Along with Holtzer, Goodman had aligned his sentiments with the works of Lin and Hamilton, thus spawning the aesthetical collaboration with The Wexner Center. While each artist has their own personal style that is imprinted in their art, they have an interdependence that has lasted throughout their careers.

“While there is some commonality in why these three artists think about and use materials, what has become more interesting is how the accumulation of materials seems to have, at least in part, come to define how they all thought about this exhibition and about the galleries of the Wexner Center,” says Goodman. “All three have literally accumulated massive amounts of their chosen materials—posters, language, glass marbles, map pins, images—to create immersive worlds for our patrons to think about and, hopefully, to carry away with them into their lives. As viewers walk into the Wexner galleries this fall, this will be immediately felt. I think the exhibition feels like a world, and also like the world.”

Specifically addressing Ohio’s environmental issues, Maya Lin’s nail installation Pin River: Ohio Aquifers will represent Ohio waterways. In tandem with another piece by Lin, a glass-beaded “map” of the 2017 flood between the Ohio and Wabash Rivers speaks to the impact of global warming. As an in-depth look into familiar home objects scattered across Ohio, Ann Hamilton’s on view placement will be on the walls of the Wexner Center overlooking Ohio State’s campus. Her project when an object reaches for your hand, is a collaborative effort with The Thompson Library, a meditation on the perception of objects, and how they’re ingrained in our lives. Engaged with themes of universal humanity, Jenny Holtzer’s direct immediacy of Truisms and Inflammatory Essays will surround viewers with verbal adhesives.

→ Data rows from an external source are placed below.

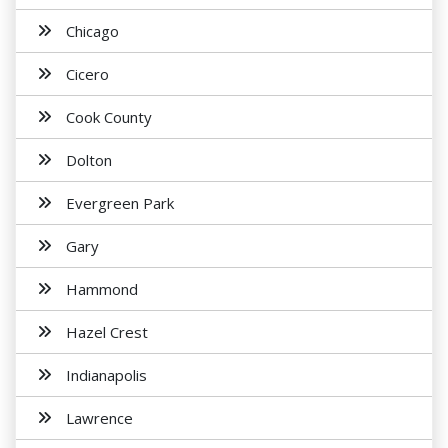
Chicago
Cicero
Cook County
Dolton
Evergreen Park
Gary
Hammond
Hazel Crest
Indianapolis
Lawrence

“Choosing the work for the exhibition was largely about these three artists doing what they have consistently done well—thinking about the emotional and physical engagement that views have to an exhibition space and applying these concerns to the Wexner’s spaces specifically and then doing so in terms of what they are thinking now,” Goodman says.

For those who are unfamiliar with Lin, Hamilton and Holtzer, the significance of their work will be instantly recognized upon entering HERE. As Goodman’s curation relied heavily on emotional and physical engagement, his focus also opened a conversation of female visibility in the art world.

“Simply put, women have been under- represented in museum exhibitions. I think everyone at the Wexner Center feels a responsibility to not continue this myopic way of thinking and working. These three artists— who really have played a substantial role in defining what contemporary art is—happen to be women,” says Goodman. “We are happy to recognize all they have done to shape the contours of how we think about art because women really have done so much of this work; most of it, actually, over the last 50 years or so.”

Formatively shaped by the metamorphosis of home, the art of HERE defies both time and space, foreshadowing inevitable environmental changes and its effect on the community’s spirit. “One cannot help but feel the weight of what [the artists] have contributed. The importance of what they have done can quite literally be felt as you enter these spaces,” says Goodman. “As you feel this, you also know the importance of the Wexner Center, what it has contributed to Columbus, Ohio and the world. In this regard, these three artists and their ideas are a perfect match to this place and this time.”

HERE will run at The Wexner Center for the Arts from September 21st to December 29th.